[Opening Records for processing section]

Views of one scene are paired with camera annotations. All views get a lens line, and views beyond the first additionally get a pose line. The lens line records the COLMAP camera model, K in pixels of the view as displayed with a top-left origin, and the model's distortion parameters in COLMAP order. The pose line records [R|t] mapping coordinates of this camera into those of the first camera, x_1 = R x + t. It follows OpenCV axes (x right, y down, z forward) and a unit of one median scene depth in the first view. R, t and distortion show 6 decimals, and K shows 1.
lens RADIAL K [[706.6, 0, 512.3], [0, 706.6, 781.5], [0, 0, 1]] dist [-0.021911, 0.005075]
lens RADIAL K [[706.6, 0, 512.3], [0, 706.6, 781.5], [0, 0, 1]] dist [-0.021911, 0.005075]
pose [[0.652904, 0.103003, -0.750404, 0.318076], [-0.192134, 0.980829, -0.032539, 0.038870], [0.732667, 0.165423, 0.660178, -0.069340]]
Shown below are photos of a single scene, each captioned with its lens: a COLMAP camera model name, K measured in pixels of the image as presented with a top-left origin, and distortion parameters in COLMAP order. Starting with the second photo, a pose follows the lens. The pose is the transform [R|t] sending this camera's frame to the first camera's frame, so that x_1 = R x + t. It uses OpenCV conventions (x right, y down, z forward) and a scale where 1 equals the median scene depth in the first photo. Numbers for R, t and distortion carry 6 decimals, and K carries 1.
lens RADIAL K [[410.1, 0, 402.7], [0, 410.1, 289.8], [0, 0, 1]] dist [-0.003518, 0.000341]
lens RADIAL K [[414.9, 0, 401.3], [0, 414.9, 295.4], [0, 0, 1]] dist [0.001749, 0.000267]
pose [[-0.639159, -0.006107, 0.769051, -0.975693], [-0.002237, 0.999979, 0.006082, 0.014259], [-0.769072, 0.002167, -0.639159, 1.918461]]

[Closing Records for processing section]

Task instructions:
Reproduce the data in full, precisely as given.

Answer section:
Views of one scene are paired with camera annotations. All views get a lens line, and views beyond the first additionally get a pose line. The lens line records the COLMAP camera model, K in pixels of the view as displayed with a top-left origin, and the model's distortion parameters in COLMAP order. The pose line records [R|t] mapping coordinates of this camera into those of the first camera, x_1 = R x + t. It follows OpenCV axes (x right, y down, z forward) and a unit of one median scene depth in the first view. R, t and distortion show 6 decimals, and K shows 1.
lens RADIAL K [[706.6, 0, 512.3], [0, 706.6, 781.5], [0, 0, 1]] dist [-0.021911, 0.005075]
lens RADIAL K [[706.6, 0, 512.3], [0, 706.6, 781.5], [0, 0, 1]] dist [-0.021911, 0.005075]
pose [[0.652904, 0.103003, -0.750404, 0.318076], [-0.192134, 0.980829, -0.032539, 0.038870], [0.732667, 0.165423, 0.660178, -0.069340]]
Shown below are photos of a single scene, each captioned with its lens: a COLMAP camera model name, K measured in pixels of the image as presented with a top-left origin, and distortion parameters in COLMAP order. Starting with the second photo, a pose follows the lens. The pose is the transform [R|t] sending this camera's frame to the first camera's frame, so that x_1 = R x + t. It uses OpenCV conventions (x right, y down, z forward) and a scale where 1 equals the median scene depth in the first photo. Numbers for R, t and distortion carry 6 decimals, and K carries 1.
lens RADIAL K [[410.1, 0, 402.7], [0, 410.1, 289.8], [0, 0, 1]] dist [-0.003518, 0.000341]
lens RADIAL K [[414.9, 0, 401.3], [0, 414.9, 295.4], [0, 0, 1]] dist [0.001749, 0.000267]
pose [[-0.639159, -0.006107, 0.769051, -0.975693], [-0.002237, 0.999979, 0.006082, 0.014259], [-0.769072, 0.002167, -0.639159, 1.918461]]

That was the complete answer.